I sigh as the car stops at the light. “We struggled to make time for each other. And as our careers took off on different trajectories, a lot of resentment began to creep in on him. I wasluckier landing my roles, I guess, and he found it much harder to do something other than the same bad-boy roles offered to him. A lot of actors get typecast. It’s not a new phenomenon, but sometimes you just have to make the most out of it. I mean, earning tens of thousands to do a job that you love, even if the roles are all similar, is still better than being stuck working minimum wage in a fast-food joint. It was to me, when I found myself doing certain roles I wasn’t necessarily thrilled about. The thing is, I was grateful to be getting work. I know there are hundreds of talented actresses out there with more talent than me who would have given anything to be in my shoes. So I refused to squander the opportunities I was given. Jake didn’t feel the same.”

He’s quiet for a minute before squeezing my leg and putting his hand back on the wheel as we pick up speed.

“He started doing drugs, hanging with a different crowd. I’d wake up to a picture plastered all over the internet of him falling out of a club at stupid o’clock in the morning with various women on his arm. I couldn’t do it anymore. I realized somewhere along the way that I was giving far more than I was getting. Loving him was exhausting. There was no pleasure in it anymore. That’s when I knew it was over. You can only pour so much of your love into someone before they drink you dry.”

“I get that, more than most people, I think. I’m embarrassed now when I look back. All that shit that went down at the hospital made me want to slap myself because a part of me always knew she wasn’t the right woman for me. But I’d invested so much of myself into our relationship, it felt like a failure to walk away. The reality is, I was setting us both free.”

“I don’t think anyone truly sees anything objectively when they’re trapped in a situation that has become impossible to navigate. Jake wasn’t always the bad guy, and I wasn’t always innocent. Truth is, I should have left him way before it got to thepoint that it did. And that’s on me. But I didn’t know I was strong enough to do it until I had no other choice but to be strong.”

“Ain’t that the way shit always goes? What happened to this Jake dude? Did he get his shit together? Did you become the one who got away?” He frowns for a second, and I see the wheels turning. “Any chance he could be the one leaving you the?—”
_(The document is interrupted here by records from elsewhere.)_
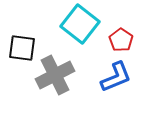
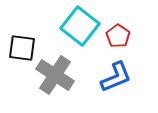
cyan square: moved 2 px down
red pentagon: moved 3 px left, 4 px up
gray cross: rotated 30 degrees counterclockwise
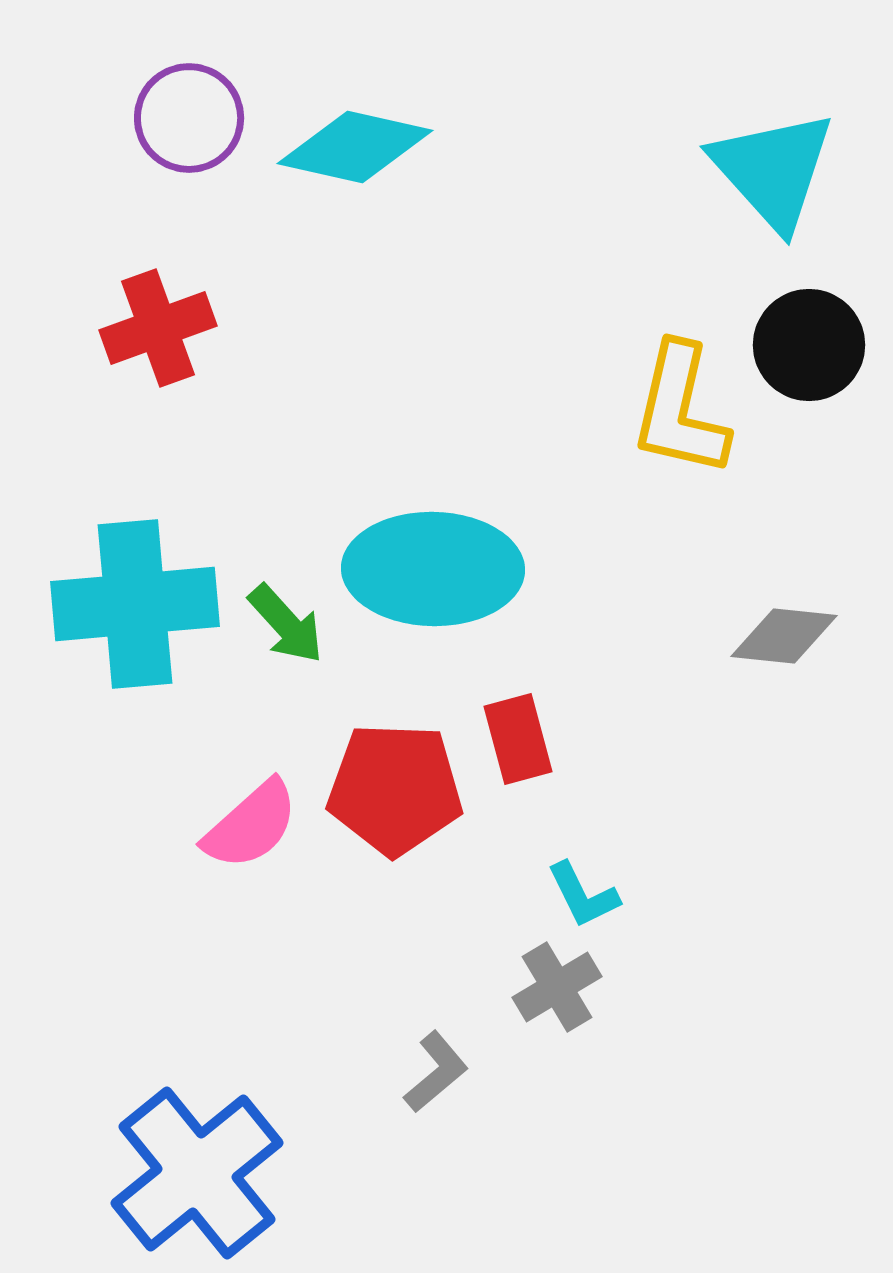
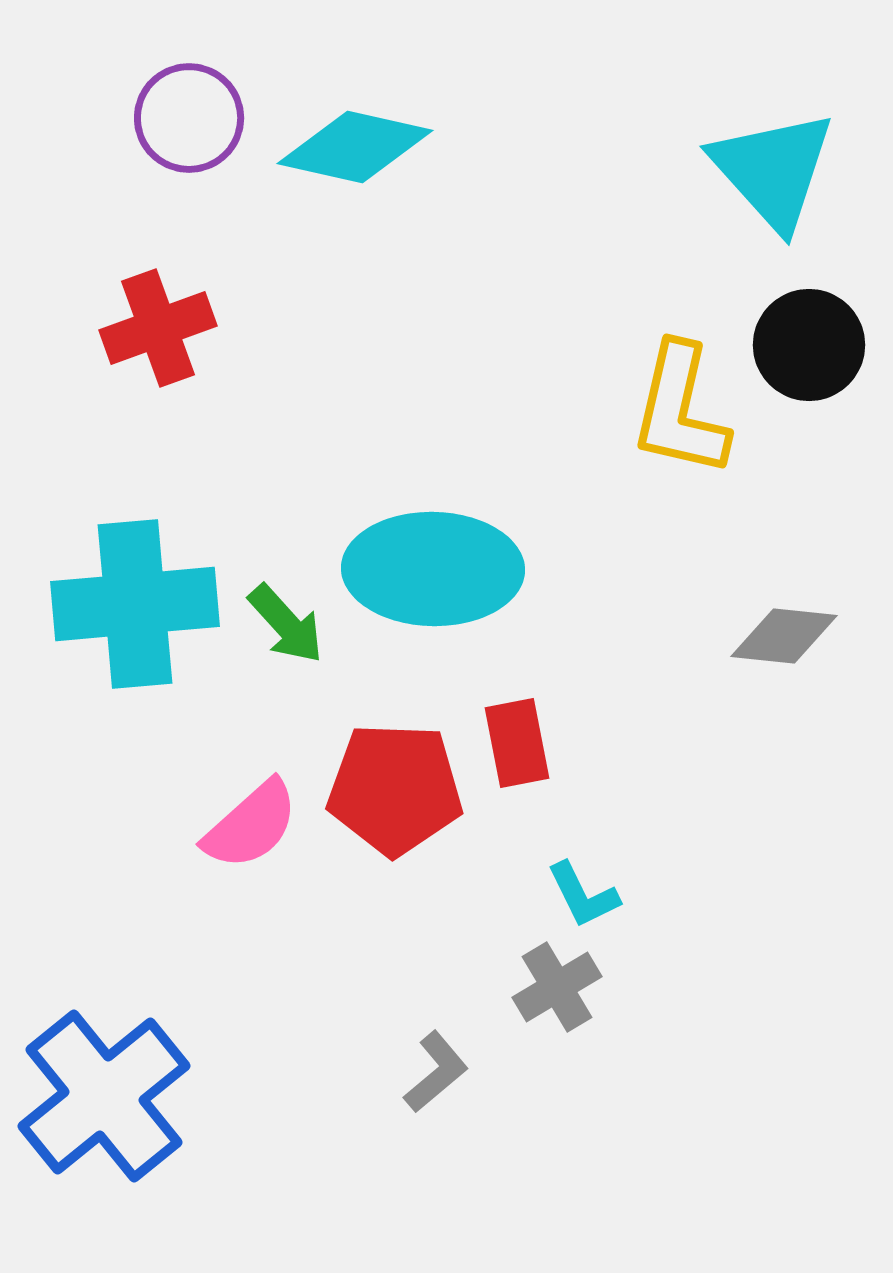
red rectangle: moved 1 px left, 4 px down; rotated 4 degrees clockwise
blue cross: moved 93 px left, 77 px up
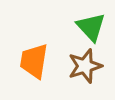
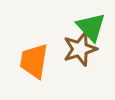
brown star: moved 5 px left, 17 px up
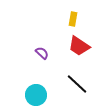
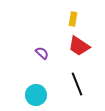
black line: rotated 25 degrees clockwise
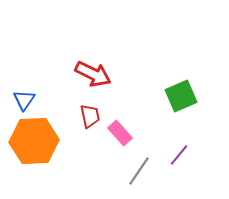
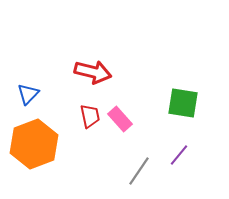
red arrow: moved 2 px up; rotated 12 degrees counterclockwise
green square: moved 2 px right, 7 px down; rotated 32 degrees clockwise
blue triangle: moved 4 px right, 6 px up; rotated 10 degrees clockwise
pink rectangle: moved 14 px up
orange hexagon: moved 3 px down; rotated 18 degrees counterclockwise
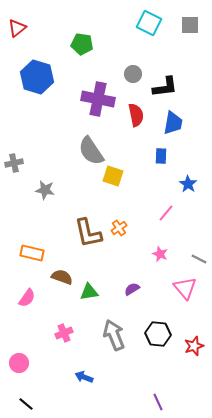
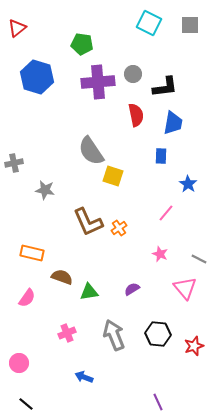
purple cross: moved 17 px up; rotated 16 degrees counterclockwise
brown L-shape: moved 11 px up; rotated 12 degrees counterclockwise
pink cross: moved 3 px right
I shake my head before he can finish. “Jake OD’ed and died three years ago.”

“Shit, I’m so sorry, Tilly.”

“I never wanted that for him. Like a speeding train heading right for him, I could see it coming. But he refused to get off the tracks. For all the glitz and glamour of Hollywood, there is a dark, decaying vortex beneath the surface that’s just waiting to suck you in. I want to say I’ve moved past it all, but I’m still very much in my angry era. One day, I’ll think of him, and I won’t get mad for all the broken promises and the life he so casually threw away. But right now, the anger is actually a comfort. It makes me refuse to succumb to the same beast. I looked over the edge of that same vortex after the attack. I wanted to let myself fall so many times, but my anger at Jake is what pulled me back. It’s messed-up, I know.”